Catalyzing imagination through embodiment.
Imagination is our central system - the seed of every creative act; it colors the lines between worlds. Imagination is our most important brain capacity, and we are in a battle for our minds.
Faced with a convergence of crises: the further splintering of institutional trust, deepening racial and environmental wounds, and compounding harms abroad, we face exhaustion, disillusionment, and doubt. From here, our imaginations weaken, affecting our individual and collective capacity for resilience and change.
A “hope gap” is the measurable distance between belief and action. It occurs when doubt, fatigue, and disbelief cloud possibility, restricting our capacity to think creatively and making us less likely to invest energy, take risks, or persist through challenges. This gap can lead to increased cognitive load and decreased civic participation, threatening the sustainability of progressive movements.
The Hope Gap XR is a civic infrastructure platform designed to restore belief in reparative, transformative, and democratic futures. We work at the intersection of immersive technology, brain health, and civic-cultural progress to shift what communities believe is possible.

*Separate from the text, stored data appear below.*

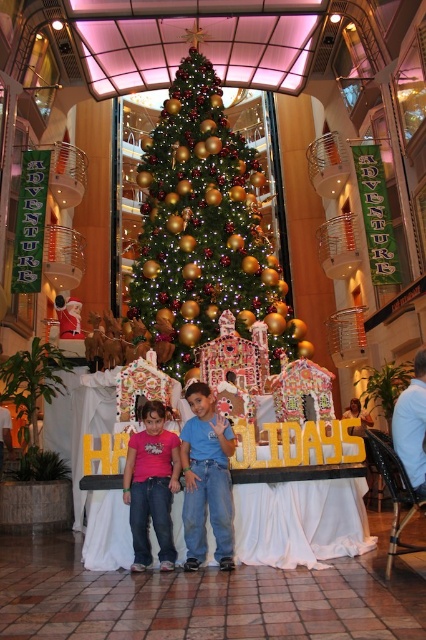
Which of these two, green matte christmas tree at center or matte pink shirt at center, stands shorter?

Standing shorter between the two is matte pink shirt at center.

Between green matte christmas tree at center and matte pink shirt at center, which one appears on the right side from the viewer's perspective?

matte pink shirt at center

Does point (144, 198) come closer to viewer compared to point (135, 461)?

That is False.

I want to click on green matte christmas tree at center, so click(x=203, y=230).

Who is more distant from viewer, [186,317] or [189,496]?

Positioned behind is point [186,317].

Does green matte christmas tree at center appear on the right side of blue cotton shirt at center?

In fact, green matte christmas tree at center is to the left of blue cotton shirt at center.

Between point (154, 145) and point (230, 484), which one is positioned behind?

Point (154, 145)

Locate an element on the screen. The height and width of the screenshot is (640, 426). green matte christmas tree at center is located at coordinates (203, 230).

Does blue cotton shirt at center appear on the right side of matte pink shirt at center?

Indeed, blue cotton shirt at center is positioned on the right side of matte pink shirt at center.

Which is in front, point (198, 422) or point (155, 419)?

Point (155, 419)

Describe the element at coordinates (206, 480) in the screenshot. I see `blue cotton shirt at center` at that location.

Locate an element on the screen. blue cotton shirt at center is located at coordinates (206, 480).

Building on research and public discourse across the U.S. reparations movement, as well as in psychology, economics, and public health globally, the platform turns practical optimism into meaningful educational and restorative experiences based on present-day progress.
Windows of Opportunity AR
A QR-code powered augmented reality experience, set to a soundscape of Cornell Williams Brooks and Linda Bilmes' research, Normalizing Reparations, it translates the architecture of federal reparations policy into something a body can encounter, not just process.
The Hope Gap XR
Using virtual reality headsets, experience reparative and transformative justice movements in progress across New Zealand, Namibia, and Evanston, IL, engaging with notions of time, labor and land and considering who guides you, how we mend, and how cultures of repair embed, systemically.
Temporal liberation as method.
The Hope Gap XR refuses linear time. Rooted in Afro-futurist tradition, the experience collapses past, present and future in to a single field of possibility. A guiding presence - embodying the intellectual, spiritual, and organizing labor of pioneering women in the abolition and reparations movement - serves as narrator, witness and compass. Her character is lineage.
Afro-Futurism + Ancestral Guidance
Repair as Practice, Not Policy.
In African American history, quilts encoded escape routes along the Underground Railroad and preserved stories when institutional archives refused. Across Indigenous traditions, textiles carry memory, governance, and cosmology.
Fabric is our archive.
Stitches of Hope
Geography as Moral Instrument
Deep Maps move beyond static cartography. They layer geospatial data with lived testimony, archival fragments, policy outcomes, and emotional resonance. Progress is visualized not as an abstraction but as a spatial transformation.
These maps expand over time, archiving community artifacts through 3D models.
Deep Maps
Frequently Asked Questions
Immersive technology carries unethical risks.
How do you safeguard against this?
A major critique positions VR as an “empathy machine” that commodifies suffering without proper context.
To prevent “false empathy,” our narrative centers wins - not harms or the trauma endured as part of the diasporic colonial experience. We explain the structural and political history that created the situation without placing the user in a scene of suffering.
Additionally, VR is just one component of a multi-modal experience, incorporating haptic technology within headsets and 2D environments, as well as accompanying curriculum.
How have communities been consulted in developing this experience?
Regional cultural advisors and movement leaders provide critique and approval of the script, including the use of references and cultural motifs.
Our commitment to participatory design includes partnerships with organizations like Shorefront Legacy Center and The Other Side of Time, to ensure permissions and compensation for the use of individual images and likeness.
In addition to advisors, community screenings inform product iterations. For more information, see Milestones.
Who owns the Intellectual Property?
The script and assets are owned by a U.S.-based non-profit organization, Due Goodies Foundation.
The experience will never be sold for profit and is for educational purposes only.